DATA SHOWN:
....................
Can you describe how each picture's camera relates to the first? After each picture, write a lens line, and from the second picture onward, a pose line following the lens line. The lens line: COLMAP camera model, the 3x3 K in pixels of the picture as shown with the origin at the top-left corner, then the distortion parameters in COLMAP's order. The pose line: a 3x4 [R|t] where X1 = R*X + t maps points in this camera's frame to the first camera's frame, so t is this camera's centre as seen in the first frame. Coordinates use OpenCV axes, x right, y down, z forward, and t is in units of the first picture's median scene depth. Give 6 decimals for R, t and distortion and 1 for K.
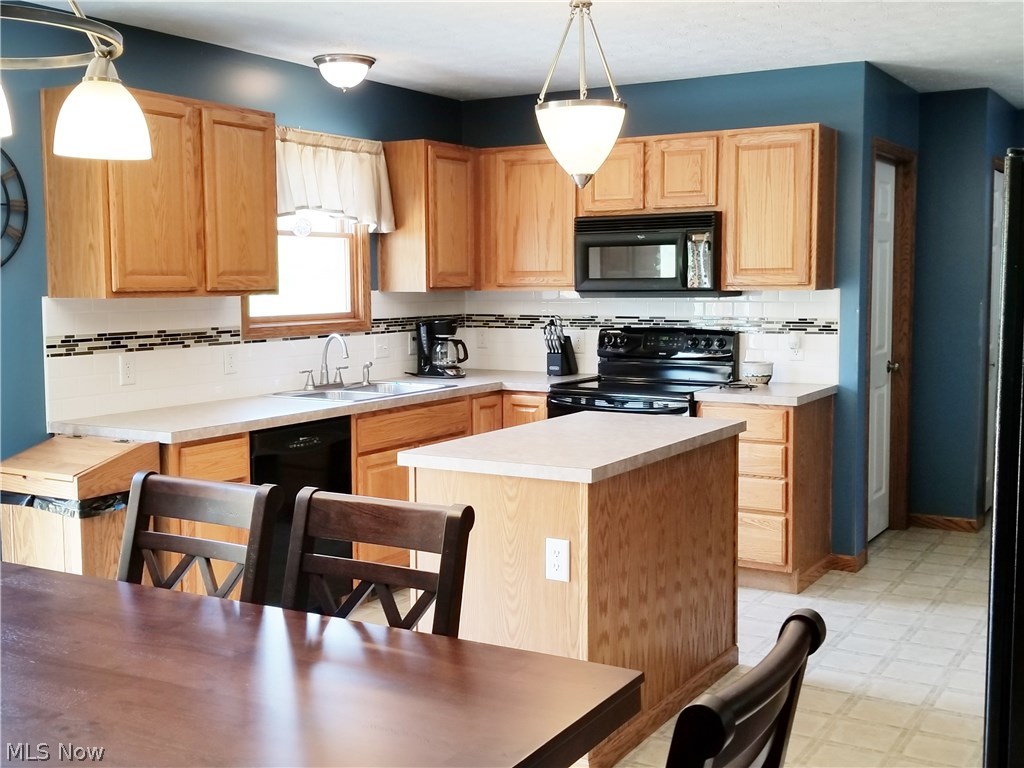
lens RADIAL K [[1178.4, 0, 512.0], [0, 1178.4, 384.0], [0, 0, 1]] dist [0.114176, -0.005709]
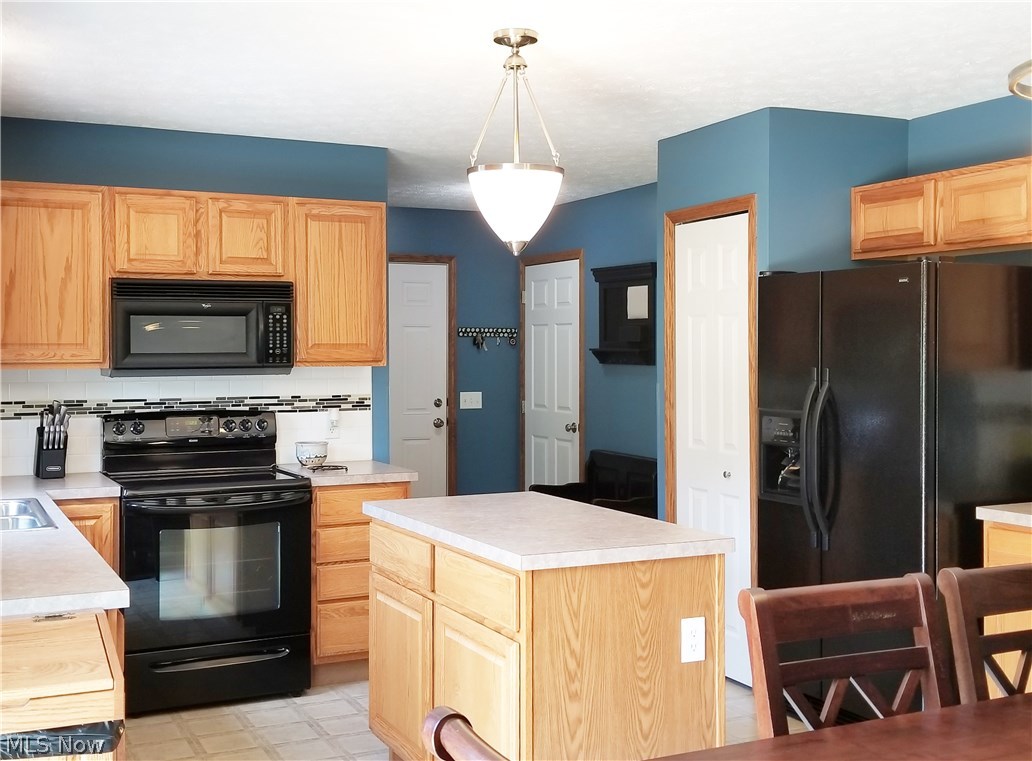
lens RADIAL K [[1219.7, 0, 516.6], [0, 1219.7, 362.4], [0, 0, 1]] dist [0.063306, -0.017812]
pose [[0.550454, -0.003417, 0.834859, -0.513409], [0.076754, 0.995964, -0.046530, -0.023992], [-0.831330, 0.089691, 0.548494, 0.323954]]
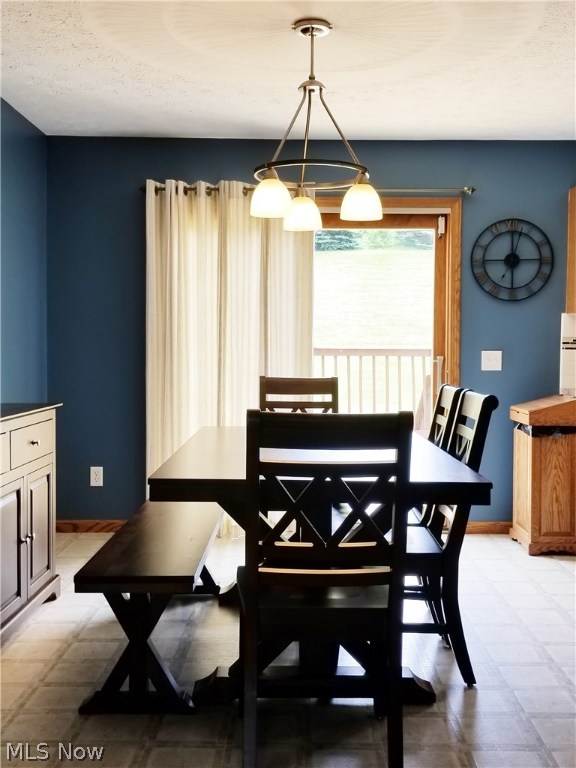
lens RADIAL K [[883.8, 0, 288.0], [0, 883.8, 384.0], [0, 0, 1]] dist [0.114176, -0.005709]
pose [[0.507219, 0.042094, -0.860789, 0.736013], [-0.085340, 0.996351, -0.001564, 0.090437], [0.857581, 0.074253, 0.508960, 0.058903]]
....................
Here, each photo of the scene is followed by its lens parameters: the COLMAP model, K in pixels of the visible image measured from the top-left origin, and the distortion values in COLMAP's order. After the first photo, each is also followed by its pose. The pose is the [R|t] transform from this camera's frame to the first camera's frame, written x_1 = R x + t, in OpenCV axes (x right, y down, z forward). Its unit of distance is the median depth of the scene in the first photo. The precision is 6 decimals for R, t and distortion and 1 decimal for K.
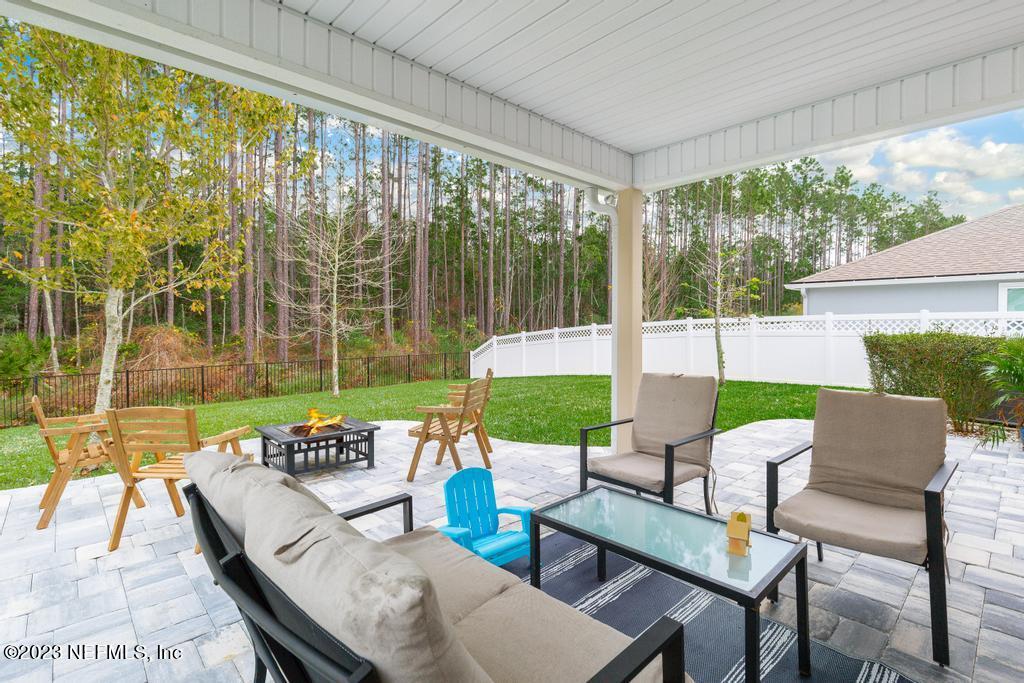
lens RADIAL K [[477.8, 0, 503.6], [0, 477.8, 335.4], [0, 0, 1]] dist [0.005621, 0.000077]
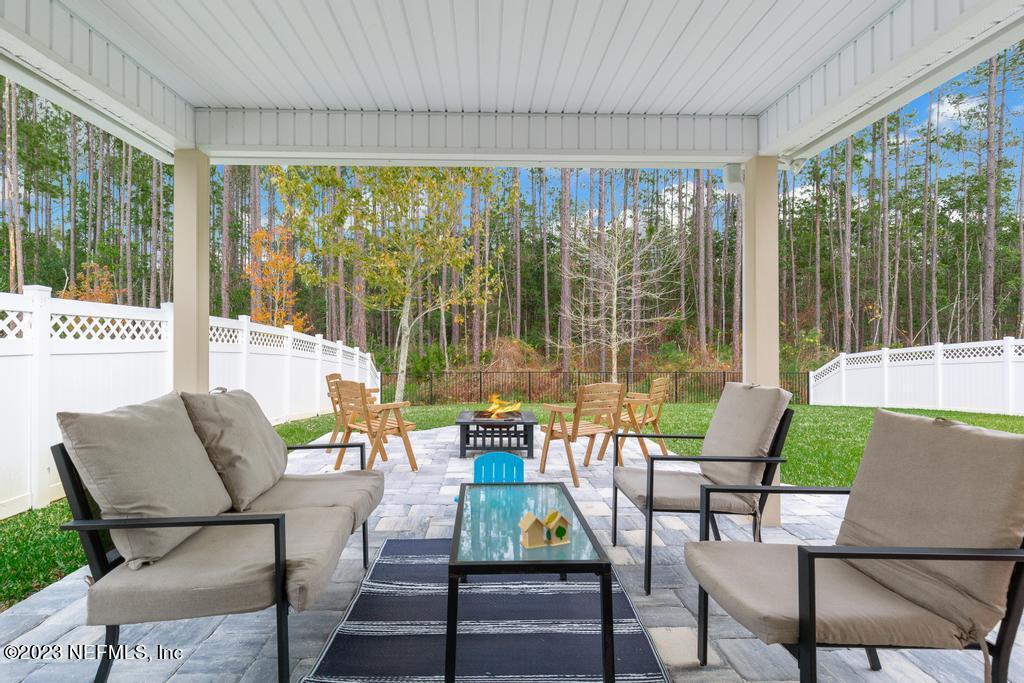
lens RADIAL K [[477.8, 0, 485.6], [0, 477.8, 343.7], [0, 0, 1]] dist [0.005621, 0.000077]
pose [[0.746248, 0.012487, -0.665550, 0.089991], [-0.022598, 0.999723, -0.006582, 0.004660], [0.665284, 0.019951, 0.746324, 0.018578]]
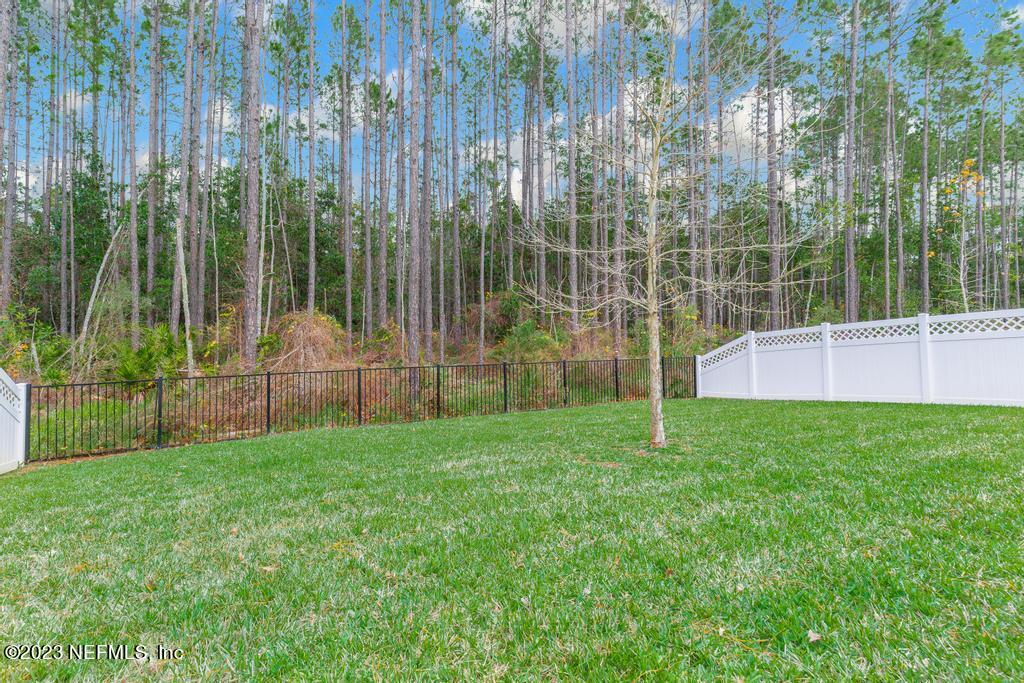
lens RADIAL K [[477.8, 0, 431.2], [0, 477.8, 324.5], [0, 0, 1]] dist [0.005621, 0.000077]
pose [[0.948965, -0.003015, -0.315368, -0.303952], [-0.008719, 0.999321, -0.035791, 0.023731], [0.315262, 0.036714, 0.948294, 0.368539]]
....................
PROBLEM:
Copy the rows from the line holding "Can you describe" through the line holding "0.074253, 0.508960, 0.058903]]", inclusive, changing "lens line" to "camera line" and keeping everything else the same. Leave the pictures out of your answer.

OUTPUT BELOW:
Can you describe how each picture's camera relates to the first? After each picture, write a camera line, and from the second picture onward, a pose line following the camera line. The camera line: COLMAP camera model, the 3x3 K in pixels of the picture as shown with the origin at the top-left corner, then the distortion parameters in COLMAP's order. The pose line: a 3x4 [R|t] where X1 = R*X + t maps points in this camera's frame to the first camera's frame, so t is this camera's centre as seen in the first frame. Coordinates use OpenCV axes, x right, y down, z forward, and t is in units of the first picture's median scene depth. Give 6 decimals for R, t and distortion and 1 for K.
lens RADIAL K [[1178.4, 0, 512.0], [0, 1178.4, 384.0], [0, 0, 1]] dist [0.114176, -0.005709]
lens RADIAL K [[1219.7, 0, 516.6], [0, 1219.7, 362.4], [0, 0, 1]] dist [0.063306, -0.017812]
pose [[0.550454, -0.003417, 0.834859, -0.513409], [0.076754, 0.995964, -0.046530, -0.023992], [-0.831330, 0.089691, 0.548494, 0.323954]]
lens RADIAL K [[883.8, 0, 288.0], [0, 883.8, 384.0], [0, 0, 1]] dist [0.114176, -0.005709]
pose [[0.507219, 0.042094, -0.860789, 0.736013], [-0.085340, 0.996351, -0.001564, 0.090437], [0.857581, 0.074253, 0.508960, 0.058903]]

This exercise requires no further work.